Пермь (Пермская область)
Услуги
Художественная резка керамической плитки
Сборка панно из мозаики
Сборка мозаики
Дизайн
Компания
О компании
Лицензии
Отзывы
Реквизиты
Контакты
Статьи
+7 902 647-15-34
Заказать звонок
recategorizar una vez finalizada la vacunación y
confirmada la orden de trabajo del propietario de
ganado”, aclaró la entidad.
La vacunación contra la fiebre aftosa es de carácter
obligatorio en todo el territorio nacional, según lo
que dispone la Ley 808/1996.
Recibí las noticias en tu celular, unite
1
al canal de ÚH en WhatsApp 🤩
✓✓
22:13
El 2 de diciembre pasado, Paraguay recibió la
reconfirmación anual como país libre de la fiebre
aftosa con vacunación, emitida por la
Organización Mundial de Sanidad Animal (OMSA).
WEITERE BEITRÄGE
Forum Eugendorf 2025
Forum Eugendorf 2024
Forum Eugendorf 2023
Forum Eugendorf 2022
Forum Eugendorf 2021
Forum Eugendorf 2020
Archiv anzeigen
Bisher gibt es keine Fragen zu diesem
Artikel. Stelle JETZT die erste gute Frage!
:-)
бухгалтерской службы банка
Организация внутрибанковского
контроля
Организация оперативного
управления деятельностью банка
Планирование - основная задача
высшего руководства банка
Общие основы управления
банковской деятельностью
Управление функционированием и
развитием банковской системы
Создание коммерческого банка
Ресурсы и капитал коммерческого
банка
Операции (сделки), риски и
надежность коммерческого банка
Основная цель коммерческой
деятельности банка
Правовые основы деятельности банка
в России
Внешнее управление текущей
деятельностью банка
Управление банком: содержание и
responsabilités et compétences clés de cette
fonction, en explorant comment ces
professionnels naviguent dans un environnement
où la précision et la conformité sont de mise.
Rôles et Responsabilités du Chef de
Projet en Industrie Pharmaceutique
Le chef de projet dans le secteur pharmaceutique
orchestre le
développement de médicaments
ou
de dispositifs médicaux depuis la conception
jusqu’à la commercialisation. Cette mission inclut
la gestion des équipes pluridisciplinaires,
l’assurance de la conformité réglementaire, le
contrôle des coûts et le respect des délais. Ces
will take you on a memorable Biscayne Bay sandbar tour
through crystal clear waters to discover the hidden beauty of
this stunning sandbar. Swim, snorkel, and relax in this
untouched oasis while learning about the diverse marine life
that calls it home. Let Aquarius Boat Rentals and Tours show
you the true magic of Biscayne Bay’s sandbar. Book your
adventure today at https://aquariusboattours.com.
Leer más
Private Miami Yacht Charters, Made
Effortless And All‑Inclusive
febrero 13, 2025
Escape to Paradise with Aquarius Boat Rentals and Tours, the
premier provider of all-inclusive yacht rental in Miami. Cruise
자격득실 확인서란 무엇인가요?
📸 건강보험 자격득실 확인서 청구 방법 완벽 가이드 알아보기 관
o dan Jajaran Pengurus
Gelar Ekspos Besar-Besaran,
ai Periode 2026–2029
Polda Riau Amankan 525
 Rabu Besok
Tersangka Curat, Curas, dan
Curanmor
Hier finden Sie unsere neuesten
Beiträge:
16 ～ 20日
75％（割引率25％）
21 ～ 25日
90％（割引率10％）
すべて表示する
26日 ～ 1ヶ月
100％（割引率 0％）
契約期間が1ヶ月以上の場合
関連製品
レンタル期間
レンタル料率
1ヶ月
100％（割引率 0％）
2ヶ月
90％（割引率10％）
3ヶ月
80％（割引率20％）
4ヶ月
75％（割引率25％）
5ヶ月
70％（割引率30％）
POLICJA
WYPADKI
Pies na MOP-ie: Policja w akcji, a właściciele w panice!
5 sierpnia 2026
——
WHAT IS BEING ASKED
Change "Сборка" to "Укладка" in the rows from the start through the line containing "Управление функционированием и", and write those lines out again with nothing else altered.

ANSWER TO THE EXERCISE
Пермь (Пермская область)
Услуги
Художественная резка керамической плитки
Укладка панно из мозаики
Укладка мозаики
Дизайн
Компания
О компании
Лицензии
Отзывы
Реквизиты
Контакты
Статьи
+7 902 647-15-34
Заказать звонок
recategorizar una vez finalizada la vacunación y
confirmada la orden de trabajo del propietario de
ganado”, aclaró la entidad.
La vacunación contra la fiebre aftosa es de carácter
obligatorio en todo el territorio nacional, según lo
que dispone la Ley 808/1996.
Recibí las noticias en tu celular, unite
1
al canal de ÚH en WhatsApp 🤩
✓✓
22:13
El 2 de diciembre pasado, Paraguay recibió la
reconfirmación anual como país libre de la fiebre
aftosa con vacunación, emitida por la
Organización Mundial de Sanidad Animal (OMSA).
WEITERE BEITRÄGE
Forum Eugendorf 2025
Forum Eugendorf 2024
Forum Eugendorf 2023
Forum Eugendorf 2022
Forum Eugendorf 2021
Forum Eugendorf 2020
Archiv anzeigen
Bisher gibt es keine Fragen zu diesem
Artikel. Stelle JETZT die erste gute Frage!
:-)
бухгалтерской службы банка
Организация внутрибанковского
контроля
Организация оперативного
управления деятельностью банка
Планирование - основная задача
высшего руководства банка
Общие основы управления
банковской деятельностью
Управление функционированием и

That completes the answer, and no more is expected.